◆ **What is expected**
Reproduce every line of the material below, character for character.

◆ **Information supplied**

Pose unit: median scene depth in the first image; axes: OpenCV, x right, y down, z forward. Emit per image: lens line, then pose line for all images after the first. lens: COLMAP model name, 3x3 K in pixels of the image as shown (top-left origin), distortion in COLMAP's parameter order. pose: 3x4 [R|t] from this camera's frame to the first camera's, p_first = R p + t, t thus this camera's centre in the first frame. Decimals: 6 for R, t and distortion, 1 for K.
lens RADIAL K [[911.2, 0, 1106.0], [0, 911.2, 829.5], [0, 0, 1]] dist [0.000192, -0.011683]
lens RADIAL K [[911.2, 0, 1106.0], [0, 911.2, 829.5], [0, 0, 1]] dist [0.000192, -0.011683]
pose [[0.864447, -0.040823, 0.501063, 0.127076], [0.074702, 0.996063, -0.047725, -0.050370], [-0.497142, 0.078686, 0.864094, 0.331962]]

◆ **Answer area**
Pose unit: median scene depth in the first image; axes: OpenCV, x right, y down, z forward. Emit per image: lens line, then pose line for all images after the first. lens: COLMAP model name, 3x3 K in pixels of the image as shown (top-left origin), distortion in COLMAP's parameter order. pose: 3x4 [R|t] from this camera's frame to the first camera's, p_first = R p + t, t thus this camera's centre in the first frame. Decimals: 6 for R, t and distortion, 1 for K.
lens RADIAL K [[911.2, 0, 1106.0], [0, 911.2, 829.5], [0, 0, 1]] dist [0.000192, -0.011683]
lens RADIAL K [[911.2, 0, 1106.0], [0, 911.2, 829.5], [0, 0, 1]] dist [0.000192, -0.011683]
pose [[0.864447, -0.040823, 0.501063, 0.127076], [0.074702, 0.996063, -0.047725, -0.050370], [-0.497142, 0.078686, 0.864094, 0.331962]]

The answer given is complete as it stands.